The city’s apparent purpose in limiting most property owners’ access to a Protest Petition stems from fear it will stifle development. This is unreasonable and unsupported. The Protest Petition was designed to be so difficult to do and so uncertain in its outcome that is it truly a property owner’s last resort when freely appealing to their city.
Firstly, the petition must come from property owners representing 20 percent of the land — either within 300 feet of the parcel to be rezoned or 20 percent of the land inside the zone — not an easy number to attain. The larger the area zoned the tougher this is. Secondly, it requires a planimeter to measure the boundaries. Finally, filing it with the city might be a painfully difficult task. All together, the risk of even a few Protest Petitions being filed is probably smaller than a snowball’s chance in summer. As such, this March 16 vote to whittle the number of Protest Petitions filed stands out as an exercise in intimidation and fear mongering.
This political maneuver of a re-vote seems a clever way to clear a path for the city’s overly dense waterfront plan.
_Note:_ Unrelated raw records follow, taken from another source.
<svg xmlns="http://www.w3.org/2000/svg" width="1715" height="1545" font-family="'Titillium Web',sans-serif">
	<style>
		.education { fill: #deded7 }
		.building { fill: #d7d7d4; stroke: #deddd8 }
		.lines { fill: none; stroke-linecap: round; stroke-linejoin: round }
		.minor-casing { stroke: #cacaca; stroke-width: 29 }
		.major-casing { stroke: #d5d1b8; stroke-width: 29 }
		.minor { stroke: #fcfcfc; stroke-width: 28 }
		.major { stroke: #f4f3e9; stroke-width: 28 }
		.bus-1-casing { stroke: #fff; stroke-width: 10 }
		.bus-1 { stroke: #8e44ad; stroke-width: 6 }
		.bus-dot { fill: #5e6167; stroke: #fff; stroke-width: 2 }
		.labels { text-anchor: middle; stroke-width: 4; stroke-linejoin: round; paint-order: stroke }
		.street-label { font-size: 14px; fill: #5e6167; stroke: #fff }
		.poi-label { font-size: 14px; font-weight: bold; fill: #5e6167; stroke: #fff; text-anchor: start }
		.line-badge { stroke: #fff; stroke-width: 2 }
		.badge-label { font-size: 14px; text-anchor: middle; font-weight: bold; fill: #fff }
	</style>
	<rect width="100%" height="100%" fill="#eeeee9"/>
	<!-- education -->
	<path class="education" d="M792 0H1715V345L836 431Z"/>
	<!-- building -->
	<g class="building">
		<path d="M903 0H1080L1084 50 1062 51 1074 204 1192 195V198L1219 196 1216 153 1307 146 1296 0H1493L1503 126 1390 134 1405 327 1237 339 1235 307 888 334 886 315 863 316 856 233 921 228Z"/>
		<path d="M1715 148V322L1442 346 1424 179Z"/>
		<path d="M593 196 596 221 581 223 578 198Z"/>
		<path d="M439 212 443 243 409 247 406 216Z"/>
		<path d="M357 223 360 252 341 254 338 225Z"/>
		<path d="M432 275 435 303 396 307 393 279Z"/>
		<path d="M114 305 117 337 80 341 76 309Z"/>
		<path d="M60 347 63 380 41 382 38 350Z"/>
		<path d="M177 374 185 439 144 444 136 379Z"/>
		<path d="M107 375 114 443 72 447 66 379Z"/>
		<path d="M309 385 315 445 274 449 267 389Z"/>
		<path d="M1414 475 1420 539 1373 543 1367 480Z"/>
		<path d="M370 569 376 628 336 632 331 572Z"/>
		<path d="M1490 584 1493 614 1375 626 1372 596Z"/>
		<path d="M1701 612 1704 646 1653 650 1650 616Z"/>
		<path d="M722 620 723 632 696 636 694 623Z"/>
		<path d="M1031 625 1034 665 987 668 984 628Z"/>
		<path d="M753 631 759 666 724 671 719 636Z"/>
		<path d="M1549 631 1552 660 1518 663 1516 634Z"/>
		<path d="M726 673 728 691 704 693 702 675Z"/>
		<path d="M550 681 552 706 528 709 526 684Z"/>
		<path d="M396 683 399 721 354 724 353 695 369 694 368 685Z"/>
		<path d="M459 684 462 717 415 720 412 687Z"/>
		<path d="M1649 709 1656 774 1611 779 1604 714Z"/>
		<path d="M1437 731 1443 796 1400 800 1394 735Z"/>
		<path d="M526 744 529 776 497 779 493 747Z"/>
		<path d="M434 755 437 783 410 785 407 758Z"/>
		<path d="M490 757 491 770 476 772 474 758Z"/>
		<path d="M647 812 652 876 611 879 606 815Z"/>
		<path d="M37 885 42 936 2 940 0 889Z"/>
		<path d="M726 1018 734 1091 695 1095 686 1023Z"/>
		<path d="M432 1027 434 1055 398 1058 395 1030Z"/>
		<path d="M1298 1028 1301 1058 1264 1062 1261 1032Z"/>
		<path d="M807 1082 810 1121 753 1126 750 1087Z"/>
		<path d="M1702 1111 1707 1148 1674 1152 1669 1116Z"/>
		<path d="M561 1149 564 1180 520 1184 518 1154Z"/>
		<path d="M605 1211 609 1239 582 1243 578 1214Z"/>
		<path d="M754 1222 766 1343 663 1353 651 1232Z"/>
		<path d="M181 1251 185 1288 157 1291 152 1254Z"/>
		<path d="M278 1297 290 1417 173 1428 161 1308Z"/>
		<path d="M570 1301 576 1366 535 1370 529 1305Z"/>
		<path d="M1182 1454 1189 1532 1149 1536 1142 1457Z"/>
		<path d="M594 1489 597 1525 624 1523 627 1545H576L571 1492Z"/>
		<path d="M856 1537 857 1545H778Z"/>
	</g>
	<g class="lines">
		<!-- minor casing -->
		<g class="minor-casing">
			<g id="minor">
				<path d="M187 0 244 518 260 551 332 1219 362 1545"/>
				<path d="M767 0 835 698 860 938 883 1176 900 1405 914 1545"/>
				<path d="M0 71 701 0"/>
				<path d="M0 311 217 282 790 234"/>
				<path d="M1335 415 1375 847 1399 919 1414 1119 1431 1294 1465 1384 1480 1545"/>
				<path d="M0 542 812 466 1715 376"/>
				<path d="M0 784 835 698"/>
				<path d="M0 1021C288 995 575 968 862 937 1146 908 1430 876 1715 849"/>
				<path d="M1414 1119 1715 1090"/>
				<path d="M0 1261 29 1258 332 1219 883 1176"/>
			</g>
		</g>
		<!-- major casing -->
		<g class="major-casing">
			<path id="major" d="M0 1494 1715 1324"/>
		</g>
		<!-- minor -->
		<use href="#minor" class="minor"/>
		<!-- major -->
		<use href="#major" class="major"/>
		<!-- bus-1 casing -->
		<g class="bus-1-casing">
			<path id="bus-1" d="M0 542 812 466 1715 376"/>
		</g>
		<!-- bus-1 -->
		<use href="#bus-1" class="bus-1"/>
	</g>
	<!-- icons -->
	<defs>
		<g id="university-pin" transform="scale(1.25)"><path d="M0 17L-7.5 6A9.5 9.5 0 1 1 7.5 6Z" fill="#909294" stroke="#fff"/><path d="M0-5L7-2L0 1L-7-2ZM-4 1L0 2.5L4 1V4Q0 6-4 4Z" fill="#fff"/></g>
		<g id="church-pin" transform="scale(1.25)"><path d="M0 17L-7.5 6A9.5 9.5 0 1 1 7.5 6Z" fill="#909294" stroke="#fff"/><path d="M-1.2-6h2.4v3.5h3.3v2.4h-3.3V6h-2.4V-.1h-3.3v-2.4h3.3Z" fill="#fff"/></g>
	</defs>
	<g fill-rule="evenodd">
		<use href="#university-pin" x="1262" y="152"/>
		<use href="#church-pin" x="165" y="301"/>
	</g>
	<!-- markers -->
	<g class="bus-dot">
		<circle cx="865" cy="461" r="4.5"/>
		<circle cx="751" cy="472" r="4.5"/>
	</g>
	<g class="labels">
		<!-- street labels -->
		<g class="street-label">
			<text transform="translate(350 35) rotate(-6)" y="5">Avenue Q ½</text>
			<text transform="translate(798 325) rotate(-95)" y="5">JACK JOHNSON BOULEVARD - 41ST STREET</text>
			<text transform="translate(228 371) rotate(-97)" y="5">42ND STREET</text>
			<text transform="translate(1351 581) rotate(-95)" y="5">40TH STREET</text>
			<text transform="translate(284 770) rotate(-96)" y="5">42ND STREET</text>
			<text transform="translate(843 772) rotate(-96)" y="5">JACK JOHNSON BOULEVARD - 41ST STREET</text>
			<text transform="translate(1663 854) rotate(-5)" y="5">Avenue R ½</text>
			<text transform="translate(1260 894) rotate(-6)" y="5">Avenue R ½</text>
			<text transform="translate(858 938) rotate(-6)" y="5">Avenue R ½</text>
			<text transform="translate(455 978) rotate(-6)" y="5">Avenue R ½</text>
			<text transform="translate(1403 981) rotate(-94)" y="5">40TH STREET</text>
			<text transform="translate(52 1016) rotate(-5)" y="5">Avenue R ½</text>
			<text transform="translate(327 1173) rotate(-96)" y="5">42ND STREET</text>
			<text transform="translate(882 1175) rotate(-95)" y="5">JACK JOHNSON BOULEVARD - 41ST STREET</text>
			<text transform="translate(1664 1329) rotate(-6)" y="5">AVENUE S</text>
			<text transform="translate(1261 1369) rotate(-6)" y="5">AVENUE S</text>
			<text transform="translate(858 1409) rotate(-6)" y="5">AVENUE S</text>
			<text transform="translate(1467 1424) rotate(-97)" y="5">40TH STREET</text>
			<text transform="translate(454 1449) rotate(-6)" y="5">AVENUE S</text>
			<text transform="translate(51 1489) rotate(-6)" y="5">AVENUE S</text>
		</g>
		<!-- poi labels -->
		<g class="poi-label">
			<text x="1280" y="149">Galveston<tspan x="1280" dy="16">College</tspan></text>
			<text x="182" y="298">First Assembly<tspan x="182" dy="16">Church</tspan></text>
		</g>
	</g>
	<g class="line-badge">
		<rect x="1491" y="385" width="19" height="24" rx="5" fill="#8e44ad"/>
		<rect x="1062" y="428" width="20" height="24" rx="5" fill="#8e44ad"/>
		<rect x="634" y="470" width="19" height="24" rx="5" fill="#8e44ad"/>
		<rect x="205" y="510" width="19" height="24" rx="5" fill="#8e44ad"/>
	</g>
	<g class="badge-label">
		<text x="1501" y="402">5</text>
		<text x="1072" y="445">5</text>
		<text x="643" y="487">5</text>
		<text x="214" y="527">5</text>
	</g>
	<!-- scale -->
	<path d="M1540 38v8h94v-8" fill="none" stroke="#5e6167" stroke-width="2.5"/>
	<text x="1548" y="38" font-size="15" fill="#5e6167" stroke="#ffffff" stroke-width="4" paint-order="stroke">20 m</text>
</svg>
The way was paved when the Planning Commission drafted amendments violating the current city charter and, perhaps, Virginia code. It also instructed staff to clarify the confused zoning advice regarding Protest Petitions. The BZA gave the same direction about a year ago — nothing was done. In fact, it is simply the city’s 20 years of ad hoc rule making that has produced confused zoning law.
The Protest Petition process is one of the most valuable governance tools available to all property owners, but it is especially important to the city. It is the city’s own platform for negotiation. With the city as mediator with all property owners at the table, it creates high transparency that raises trust levels all around. It is the city’s last and best opportunity to avoid litigation.
Is the city taking a re-vote to prevent court costs? Or, to save face by avoiding the April 9 Circuit Court review of its own appeal of the BZA’s decision, which upheld the Protest Petitioners? It is still possible to hammer out an equitable and optimal solution for less dense waterfront development — let’s hope that happens.